If I had to say how much I use it to learn, I'd say it's about 30% of the total learning. It can't teach you course work from scratch like a real person can (even through videos), but it can help clear doubts.

[–] Zetta@mander.xyz 1 points 6 days ago (1 children)

Its not a bit deal if you aren't completely stupid, I don't use LLMs to learn topics I know nothing about, but I do use them to assist me in figuring out solutions to things I'm somewhat familiar with. In my case I find it easy catch incorrect info, and even if I don't catch it most of the time if you just occasionally tell it to double check what it said it self corrects.

[–] Nalivai@lemmy.world 1 points 5 days ago

It is a big deal. There is thr whole set of ways humans can gauge validity of the info, that are perpendicular to the way we interact with fancy autocomplete.
Every single word might be false, with no pattern to it. So if you can and do check it, you just wasting your time and humanity's resources instead of finding the info yourself in the first place. If you don't, or if you think you do, it's even worse, you are being fed lies and believe them extra hard.

[–] Nalivai@lemmy.world 2 points 6 days ago (1 children)

It's not normal for a teacher to get angry.
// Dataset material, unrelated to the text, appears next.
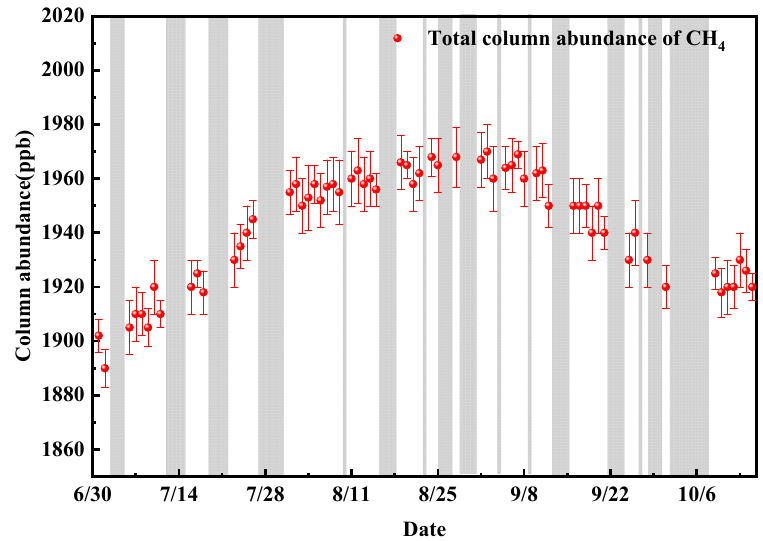
Figure 6. Time series of the CH 4 retrieval results. Estimations of 95% confidence ranges are indi-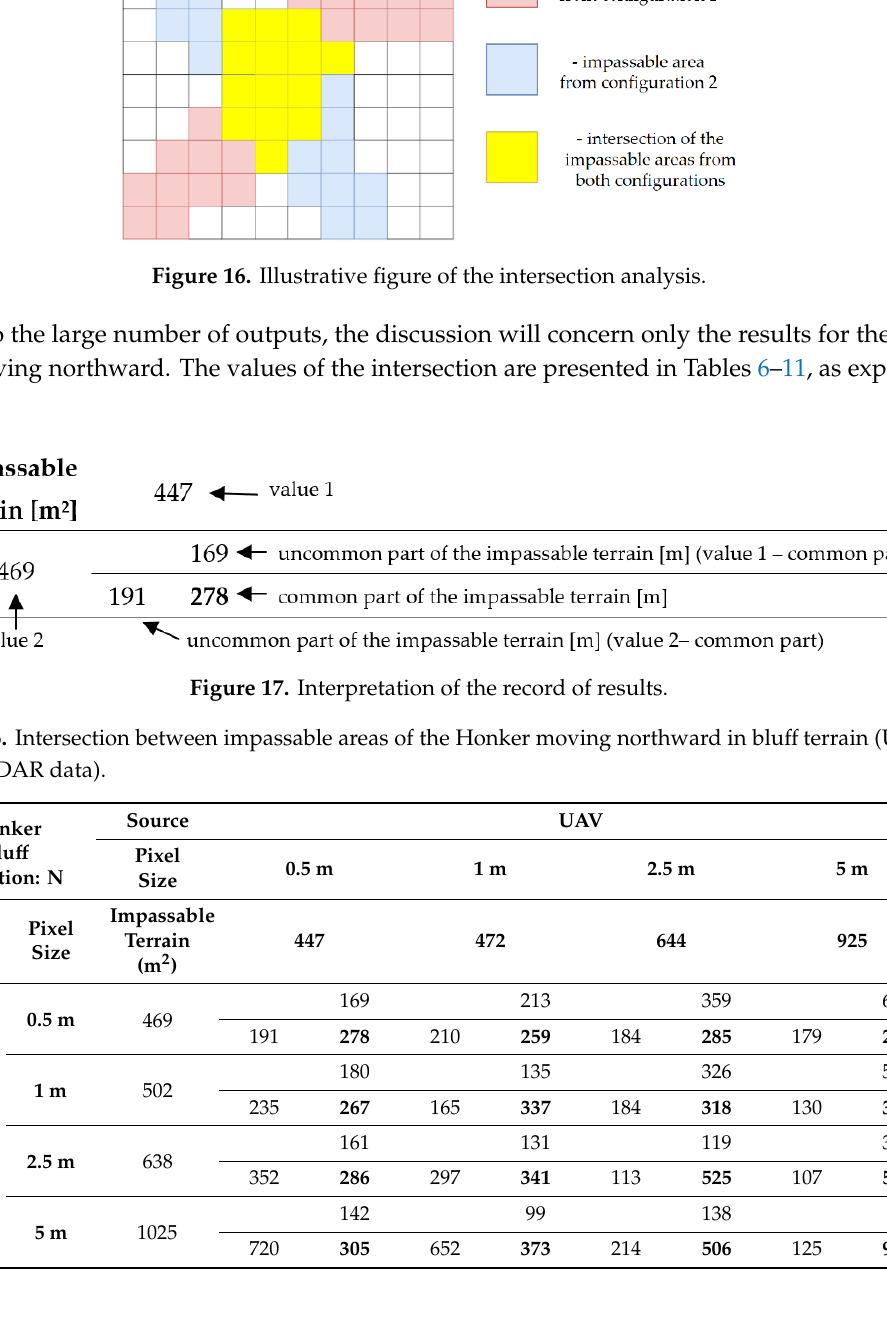
Figure 15. 3D visualization of the bluff terrain with indicated impassable areas depending on the pixel size.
Those people should be replaced by good teachers, not by a nicely-lying-to-you-bot. It's not a jab at you, of course, but at the system.

[–] SpicyColdFartChamber@lemm.ee 1 points 5 days ago (1 children)

I agree, I've been traumatized by the system. Whatever I've learnt that's been useful to me has happened through the internet, give or take a few good teachers.

I still think it's a good auxiliary tool. If you understand its constraints, it's useful.

It's just really unfortunate that it's a for profit tool that will be used to try and replace us all.

[–] Nalivai@lemmy.world 2 points 5 days ago (1 children)

Yeah, same. I have to learn now to learn in spite of all the old disillusioned creatures that hated their lives almost as much as they hated students.
And yet, I'm afraid learning from chatbots might be even worse.

[–] SpicyColdFartChamber@lemm.ee 2 points 5 days ago

Learning how to learn is so important. I only learned that as an adult.